Advanced Television

Darcey: Content King, others waste it online

February 4, 2011

By Colin Mann

Sky’s business model creates a “virtuous circle” that aids the broadcaster’s ability to innovate, according to COO Mike Darcey. He told the Broadcasting Press Guild that “more content investment is going in. It’s being done in a way that drives subscriber acquisition and retention. That in turn drives revenue forward, which in turn provides more funding to reinvest in more content.”

He suggested that the strength in content underpinned Sky’s ability to innovate in a range of ways, citing 3D and HD as examples, as well as offering flexibility in the consumption of content online and on mobile devices. “If you are the owner and creator of the content, you have much more flexibility about how you look to exploit it in new ways and those technical innovations are a lot easier to push forward at an earlier stage,” he explained. “That virtuous circle means that we’ve been able to push ahead with this investment in content and innovation at the same time as we’ve been growing profitability.”

Darcey suggested that talking about content seemed a little unfashionable, with headlines currently reserved for “sexy’ topics such as fibre networks, new platforms, or “the week’s latest online aggregator darling, be that Hulu or Netflix, or SeeSaw, or Google TV or LOVEFiLM, or a number of other similar operations.”

He typified these as “distribution players, none of whom were producing content.” He said this was a shame and a cause for concern. “In the end, somebody does have to make the content. I don’t think we want to end up in a situation where, as an industry, we build more and more distribution platforms and we wake up one day and find there is nothing really to watch.”

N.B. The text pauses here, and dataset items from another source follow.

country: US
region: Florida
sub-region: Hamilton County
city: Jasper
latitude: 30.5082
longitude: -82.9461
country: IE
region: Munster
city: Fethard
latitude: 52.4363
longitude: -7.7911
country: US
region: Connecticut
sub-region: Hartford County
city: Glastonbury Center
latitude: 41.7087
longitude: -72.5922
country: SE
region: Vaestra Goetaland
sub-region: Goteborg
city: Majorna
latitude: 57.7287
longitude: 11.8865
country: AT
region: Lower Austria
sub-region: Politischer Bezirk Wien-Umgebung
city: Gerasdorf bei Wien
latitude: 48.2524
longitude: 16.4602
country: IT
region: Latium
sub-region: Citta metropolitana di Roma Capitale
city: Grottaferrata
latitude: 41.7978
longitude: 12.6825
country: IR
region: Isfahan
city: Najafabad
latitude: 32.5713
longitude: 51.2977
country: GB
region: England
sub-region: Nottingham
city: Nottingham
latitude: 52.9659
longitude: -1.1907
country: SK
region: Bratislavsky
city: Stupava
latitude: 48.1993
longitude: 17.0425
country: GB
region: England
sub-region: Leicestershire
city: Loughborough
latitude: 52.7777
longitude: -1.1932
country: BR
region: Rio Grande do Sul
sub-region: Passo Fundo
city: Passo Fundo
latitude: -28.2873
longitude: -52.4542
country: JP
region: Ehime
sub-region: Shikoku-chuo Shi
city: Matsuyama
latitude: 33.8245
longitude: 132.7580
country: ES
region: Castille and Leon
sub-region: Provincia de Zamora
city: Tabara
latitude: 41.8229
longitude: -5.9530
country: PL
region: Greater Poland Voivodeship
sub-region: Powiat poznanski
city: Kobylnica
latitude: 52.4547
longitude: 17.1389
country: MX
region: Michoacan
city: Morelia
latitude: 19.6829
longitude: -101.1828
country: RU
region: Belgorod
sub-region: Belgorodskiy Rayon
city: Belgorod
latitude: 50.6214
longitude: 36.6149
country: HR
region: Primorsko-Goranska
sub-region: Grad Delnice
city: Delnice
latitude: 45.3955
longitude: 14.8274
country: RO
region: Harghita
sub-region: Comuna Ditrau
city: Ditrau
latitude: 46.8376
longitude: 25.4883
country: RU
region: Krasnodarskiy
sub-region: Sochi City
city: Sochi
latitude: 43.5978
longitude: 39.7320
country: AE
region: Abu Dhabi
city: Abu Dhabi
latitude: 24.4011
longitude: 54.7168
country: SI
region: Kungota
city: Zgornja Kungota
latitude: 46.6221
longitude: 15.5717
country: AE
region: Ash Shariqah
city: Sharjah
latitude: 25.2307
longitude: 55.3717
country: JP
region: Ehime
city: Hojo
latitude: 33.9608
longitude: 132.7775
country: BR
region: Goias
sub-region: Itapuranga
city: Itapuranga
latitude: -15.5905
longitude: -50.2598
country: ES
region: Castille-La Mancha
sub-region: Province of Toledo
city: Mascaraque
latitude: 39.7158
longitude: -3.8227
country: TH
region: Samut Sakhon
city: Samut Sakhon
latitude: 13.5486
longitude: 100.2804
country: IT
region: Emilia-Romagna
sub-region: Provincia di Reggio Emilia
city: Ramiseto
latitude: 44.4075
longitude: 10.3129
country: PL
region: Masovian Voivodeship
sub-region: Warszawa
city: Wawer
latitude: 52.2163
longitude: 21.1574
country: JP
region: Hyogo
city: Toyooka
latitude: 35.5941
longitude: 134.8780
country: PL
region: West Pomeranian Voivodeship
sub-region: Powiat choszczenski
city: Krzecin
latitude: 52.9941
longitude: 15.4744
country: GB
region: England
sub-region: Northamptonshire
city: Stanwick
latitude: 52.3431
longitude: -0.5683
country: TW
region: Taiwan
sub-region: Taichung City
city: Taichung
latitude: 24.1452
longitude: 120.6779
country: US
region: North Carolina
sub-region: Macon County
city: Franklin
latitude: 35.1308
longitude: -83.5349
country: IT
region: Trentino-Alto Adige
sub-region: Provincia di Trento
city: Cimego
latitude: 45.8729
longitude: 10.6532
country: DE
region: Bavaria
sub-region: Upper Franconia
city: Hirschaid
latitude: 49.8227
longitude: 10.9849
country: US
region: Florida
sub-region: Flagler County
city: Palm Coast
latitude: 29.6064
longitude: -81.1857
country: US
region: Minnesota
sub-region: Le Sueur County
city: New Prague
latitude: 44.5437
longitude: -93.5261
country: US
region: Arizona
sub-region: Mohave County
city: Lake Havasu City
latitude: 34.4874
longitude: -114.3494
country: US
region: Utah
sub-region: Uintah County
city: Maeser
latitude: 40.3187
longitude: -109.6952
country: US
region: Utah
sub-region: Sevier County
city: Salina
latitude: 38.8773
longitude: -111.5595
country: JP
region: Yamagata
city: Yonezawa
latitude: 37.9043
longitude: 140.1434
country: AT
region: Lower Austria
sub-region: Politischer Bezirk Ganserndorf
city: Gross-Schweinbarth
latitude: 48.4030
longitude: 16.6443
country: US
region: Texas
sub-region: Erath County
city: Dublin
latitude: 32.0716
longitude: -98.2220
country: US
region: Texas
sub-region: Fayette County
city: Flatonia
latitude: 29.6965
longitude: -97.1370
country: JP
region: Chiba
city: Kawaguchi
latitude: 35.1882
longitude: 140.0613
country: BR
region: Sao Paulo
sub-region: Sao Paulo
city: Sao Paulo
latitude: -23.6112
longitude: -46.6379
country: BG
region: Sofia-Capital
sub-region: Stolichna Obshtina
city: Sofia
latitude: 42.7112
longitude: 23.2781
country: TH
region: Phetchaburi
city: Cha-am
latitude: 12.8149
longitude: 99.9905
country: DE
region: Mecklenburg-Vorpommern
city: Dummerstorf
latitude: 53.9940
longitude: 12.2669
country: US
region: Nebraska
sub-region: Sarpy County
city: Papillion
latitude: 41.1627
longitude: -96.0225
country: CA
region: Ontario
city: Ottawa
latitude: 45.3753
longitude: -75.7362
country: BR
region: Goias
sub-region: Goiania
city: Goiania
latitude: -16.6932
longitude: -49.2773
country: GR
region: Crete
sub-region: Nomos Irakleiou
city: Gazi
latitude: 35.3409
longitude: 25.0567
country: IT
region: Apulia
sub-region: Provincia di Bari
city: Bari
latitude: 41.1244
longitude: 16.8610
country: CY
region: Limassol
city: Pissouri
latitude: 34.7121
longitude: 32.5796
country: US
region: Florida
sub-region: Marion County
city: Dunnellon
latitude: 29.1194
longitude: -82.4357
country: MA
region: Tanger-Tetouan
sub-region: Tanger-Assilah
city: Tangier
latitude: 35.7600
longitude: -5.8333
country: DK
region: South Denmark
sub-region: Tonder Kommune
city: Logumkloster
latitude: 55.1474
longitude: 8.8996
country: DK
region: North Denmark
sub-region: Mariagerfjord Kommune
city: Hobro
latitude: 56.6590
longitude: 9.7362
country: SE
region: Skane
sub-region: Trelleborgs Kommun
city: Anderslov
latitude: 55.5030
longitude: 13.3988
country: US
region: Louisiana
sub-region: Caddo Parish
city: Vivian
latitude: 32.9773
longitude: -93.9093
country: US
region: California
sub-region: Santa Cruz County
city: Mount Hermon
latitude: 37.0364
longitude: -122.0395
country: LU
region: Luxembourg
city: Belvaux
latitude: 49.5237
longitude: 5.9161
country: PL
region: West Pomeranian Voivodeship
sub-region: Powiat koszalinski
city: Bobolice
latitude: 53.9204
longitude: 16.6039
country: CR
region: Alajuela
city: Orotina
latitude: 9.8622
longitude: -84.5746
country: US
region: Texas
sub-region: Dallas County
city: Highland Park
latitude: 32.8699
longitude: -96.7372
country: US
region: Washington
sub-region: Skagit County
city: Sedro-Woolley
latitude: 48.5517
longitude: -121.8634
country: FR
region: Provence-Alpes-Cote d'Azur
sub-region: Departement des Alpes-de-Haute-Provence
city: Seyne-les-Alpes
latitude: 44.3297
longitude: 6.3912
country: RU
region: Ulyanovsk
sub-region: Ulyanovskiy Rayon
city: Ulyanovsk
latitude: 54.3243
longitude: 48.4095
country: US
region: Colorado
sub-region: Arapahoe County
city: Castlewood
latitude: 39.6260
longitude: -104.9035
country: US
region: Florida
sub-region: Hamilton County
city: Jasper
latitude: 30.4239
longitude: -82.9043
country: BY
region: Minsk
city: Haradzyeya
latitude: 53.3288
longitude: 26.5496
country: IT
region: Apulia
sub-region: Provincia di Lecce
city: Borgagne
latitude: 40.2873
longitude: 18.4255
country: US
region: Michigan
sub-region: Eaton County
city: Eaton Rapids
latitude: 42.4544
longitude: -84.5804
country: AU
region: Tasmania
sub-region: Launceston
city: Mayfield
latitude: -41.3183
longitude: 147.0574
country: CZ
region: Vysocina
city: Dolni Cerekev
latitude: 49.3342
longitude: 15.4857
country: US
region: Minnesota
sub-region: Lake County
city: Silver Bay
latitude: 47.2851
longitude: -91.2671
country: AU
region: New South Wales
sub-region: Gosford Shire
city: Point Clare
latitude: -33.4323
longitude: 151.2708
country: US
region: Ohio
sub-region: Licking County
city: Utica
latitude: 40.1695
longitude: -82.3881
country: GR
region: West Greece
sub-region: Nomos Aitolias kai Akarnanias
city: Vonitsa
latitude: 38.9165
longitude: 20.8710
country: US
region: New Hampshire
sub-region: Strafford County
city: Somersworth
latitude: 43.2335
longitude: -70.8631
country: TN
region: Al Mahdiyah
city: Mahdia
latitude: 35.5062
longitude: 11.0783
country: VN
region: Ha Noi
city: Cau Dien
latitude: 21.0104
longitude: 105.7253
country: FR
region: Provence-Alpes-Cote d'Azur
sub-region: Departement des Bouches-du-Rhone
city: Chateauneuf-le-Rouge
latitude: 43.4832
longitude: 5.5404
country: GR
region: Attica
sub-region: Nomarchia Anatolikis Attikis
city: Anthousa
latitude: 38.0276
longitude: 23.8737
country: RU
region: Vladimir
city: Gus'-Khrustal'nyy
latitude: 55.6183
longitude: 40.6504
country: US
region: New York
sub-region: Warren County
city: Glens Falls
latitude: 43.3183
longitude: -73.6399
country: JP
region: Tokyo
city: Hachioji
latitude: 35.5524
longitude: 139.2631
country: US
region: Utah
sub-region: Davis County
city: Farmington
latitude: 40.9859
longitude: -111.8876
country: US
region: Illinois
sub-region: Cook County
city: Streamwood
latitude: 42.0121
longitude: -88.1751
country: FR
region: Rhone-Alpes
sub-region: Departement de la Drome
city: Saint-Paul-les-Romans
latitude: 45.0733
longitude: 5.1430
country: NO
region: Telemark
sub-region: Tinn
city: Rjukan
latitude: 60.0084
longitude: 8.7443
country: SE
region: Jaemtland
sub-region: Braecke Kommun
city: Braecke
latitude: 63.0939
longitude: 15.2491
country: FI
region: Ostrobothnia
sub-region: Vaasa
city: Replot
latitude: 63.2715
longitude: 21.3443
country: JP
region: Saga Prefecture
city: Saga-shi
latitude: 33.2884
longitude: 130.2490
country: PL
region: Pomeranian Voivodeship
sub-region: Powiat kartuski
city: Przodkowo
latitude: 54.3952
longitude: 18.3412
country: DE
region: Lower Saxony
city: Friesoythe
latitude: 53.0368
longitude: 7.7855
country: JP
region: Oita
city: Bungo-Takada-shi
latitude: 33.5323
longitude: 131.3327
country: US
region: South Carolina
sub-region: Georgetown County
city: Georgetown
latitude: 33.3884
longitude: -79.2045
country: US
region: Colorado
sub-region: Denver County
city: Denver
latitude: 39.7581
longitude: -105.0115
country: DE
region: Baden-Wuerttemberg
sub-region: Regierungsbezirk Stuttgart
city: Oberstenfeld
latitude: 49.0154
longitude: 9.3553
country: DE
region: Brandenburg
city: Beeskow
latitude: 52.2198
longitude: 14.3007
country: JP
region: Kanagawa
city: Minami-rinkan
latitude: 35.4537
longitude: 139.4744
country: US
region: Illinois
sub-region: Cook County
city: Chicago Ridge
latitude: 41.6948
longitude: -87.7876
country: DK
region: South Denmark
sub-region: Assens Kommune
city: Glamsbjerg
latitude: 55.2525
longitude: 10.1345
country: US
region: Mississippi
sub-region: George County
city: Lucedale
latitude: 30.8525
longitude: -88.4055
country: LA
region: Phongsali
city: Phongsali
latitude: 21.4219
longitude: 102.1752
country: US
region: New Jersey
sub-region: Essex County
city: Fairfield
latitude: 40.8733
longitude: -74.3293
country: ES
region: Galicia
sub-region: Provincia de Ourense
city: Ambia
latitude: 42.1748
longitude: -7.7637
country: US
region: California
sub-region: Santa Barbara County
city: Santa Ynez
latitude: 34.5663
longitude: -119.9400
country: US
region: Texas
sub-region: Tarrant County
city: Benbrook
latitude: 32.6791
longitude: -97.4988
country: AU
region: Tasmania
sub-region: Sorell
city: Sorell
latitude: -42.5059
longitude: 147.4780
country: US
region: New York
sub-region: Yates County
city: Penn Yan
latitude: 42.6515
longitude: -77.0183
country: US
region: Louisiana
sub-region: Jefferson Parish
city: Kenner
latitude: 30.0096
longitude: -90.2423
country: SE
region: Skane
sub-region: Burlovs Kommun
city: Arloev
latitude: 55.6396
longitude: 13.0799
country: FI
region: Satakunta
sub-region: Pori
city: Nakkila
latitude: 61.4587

Darcey also questioned major broadcasters’ strategy of seemingly throwing all their content online for free, “because you need a digital strategy, don’t you?” People were now having second thoughts. “Not a lot of revenue is coming through from that. Questions are being asked about how much traditional revenue is being cannibalised.” He suggested that the UK’s terrestrial broadcasters rushed into their online players. This was fine for the BBC, which had no revenue to cannibalise, but he questioned whether it was “right and clever for the commercial broadcasters to follow quite so enthusiastically and quite so quickly. I sense they are now asking themselves whether it was the right thing.”